The holidays were nice and it's been a wonderful break, but I can't do nothing for very long.
I have been writing a bit here and there, doing some editing and learning new things. Last semester I made a couple of friends that are enrolled in the same program. We take classes together, study together and work on research together. We have a lot in common outside of school though which is why I believe it works so well.
One of the women that I go to class with is also a freelance editor and she has agreed to take a look at my MS. She said she's actually excited to do so. This in turn gets me excited about my MS all over again and motivates me to finish. We haven't talked about fees yet, but I'm sure we can make it work to benefit the both of us.
I've discovered that I will probably be writing crime novels and true crime in the future. It is what I have always read and enjoyed reading. I love to read other genres too, but this is where my passion lies.
I wanted to know how a serial killers mind worked. I wanted to know what they were thinking and feeling when they committed these acts. I wanted to know why they were doing it. What happened? Is it genetic, environment, both? What makes these people tick? I wanted to sit and talk with them. It fascinated me.

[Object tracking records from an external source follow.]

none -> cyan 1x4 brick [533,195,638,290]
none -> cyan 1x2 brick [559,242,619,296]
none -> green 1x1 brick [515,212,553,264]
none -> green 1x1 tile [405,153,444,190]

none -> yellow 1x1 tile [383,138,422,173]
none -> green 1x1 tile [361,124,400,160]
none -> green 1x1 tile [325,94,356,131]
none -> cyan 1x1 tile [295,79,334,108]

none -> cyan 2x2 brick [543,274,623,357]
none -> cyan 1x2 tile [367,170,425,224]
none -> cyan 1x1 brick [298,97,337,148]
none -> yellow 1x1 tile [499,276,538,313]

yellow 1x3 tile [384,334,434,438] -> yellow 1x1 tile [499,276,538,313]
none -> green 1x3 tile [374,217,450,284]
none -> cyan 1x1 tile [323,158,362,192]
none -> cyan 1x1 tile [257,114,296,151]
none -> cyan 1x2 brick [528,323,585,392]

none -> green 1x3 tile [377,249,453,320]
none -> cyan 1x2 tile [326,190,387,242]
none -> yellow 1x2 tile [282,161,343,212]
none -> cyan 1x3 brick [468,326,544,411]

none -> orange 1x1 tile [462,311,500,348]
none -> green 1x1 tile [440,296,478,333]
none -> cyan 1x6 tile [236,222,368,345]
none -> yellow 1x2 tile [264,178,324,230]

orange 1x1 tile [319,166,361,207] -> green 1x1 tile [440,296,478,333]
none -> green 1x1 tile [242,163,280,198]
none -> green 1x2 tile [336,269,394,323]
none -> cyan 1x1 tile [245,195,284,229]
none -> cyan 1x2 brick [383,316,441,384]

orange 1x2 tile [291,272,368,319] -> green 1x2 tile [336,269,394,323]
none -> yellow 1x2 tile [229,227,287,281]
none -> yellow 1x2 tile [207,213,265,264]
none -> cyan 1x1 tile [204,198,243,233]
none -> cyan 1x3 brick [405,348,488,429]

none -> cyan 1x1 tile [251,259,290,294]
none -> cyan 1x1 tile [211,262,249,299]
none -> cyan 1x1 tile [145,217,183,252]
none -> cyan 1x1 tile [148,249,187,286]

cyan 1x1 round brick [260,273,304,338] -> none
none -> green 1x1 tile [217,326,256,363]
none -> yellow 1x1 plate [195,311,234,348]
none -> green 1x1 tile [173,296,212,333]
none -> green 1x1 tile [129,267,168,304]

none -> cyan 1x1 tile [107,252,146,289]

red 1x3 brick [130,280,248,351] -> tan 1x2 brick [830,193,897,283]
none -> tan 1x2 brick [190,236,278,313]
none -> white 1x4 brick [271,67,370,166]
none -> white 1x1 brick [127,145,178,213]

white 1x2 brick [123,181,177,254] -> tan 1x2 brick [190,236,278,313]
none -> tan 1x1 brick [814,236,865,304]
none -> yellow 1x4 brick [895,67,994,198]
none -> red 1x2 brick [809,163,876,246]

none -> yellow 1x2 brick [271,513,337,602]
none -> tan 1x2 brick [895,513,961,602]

I began this obsession when I was very young. My mother thought that I was a satan worshiper for a while. No joke. She did. She was very concerned about my choice in reading material and assumed the worst. It created more tension than there already was but it didn't stop me from reading it.
I took a break from reading about crime, law and the system for a few years. I was obsessed and thought that that meant something was wrong with me. I didn't know why I could get lost in such things and neither did others. people would ask me, "How can read about stuff like that all the time?" "Doesn't it upset you that people could be so animalistic and brutal?" Or they would say things like, "No wonder you're so paranoid about letting your children play at the park, because all you do is fill your mind with all that serial killer stuff."
Comments like that took it's toll on me after a while and I began to think something was wrong with me. Why was I reading shit like this? I couldn't come up with an answer for myself so I stopped. I began to read more positive books and with that it drew different types of people to me. I found other interests but not ones that made me feel alive. I did find a more positive outlook on life though. It changed the way I think. it changed my perception and how I looked at things and processed them.
I didn't just read true crime. I liked to read about the court proceedings and would question why the system does what it does. I was more obsessed with how the criminals were handled than I was with what they did. But don't get me wrong, I get lost reading about that stuff too.
I wanted to do something about it all but I didn't know what. I know that sounds strange but when I read about crime and the whole process that takes place in catching and punishing these people, my adrenaline just goes. I can't get enough of it. It's all i watch, it's mostly what I read and I love going to the court houses and listening in on cases going on.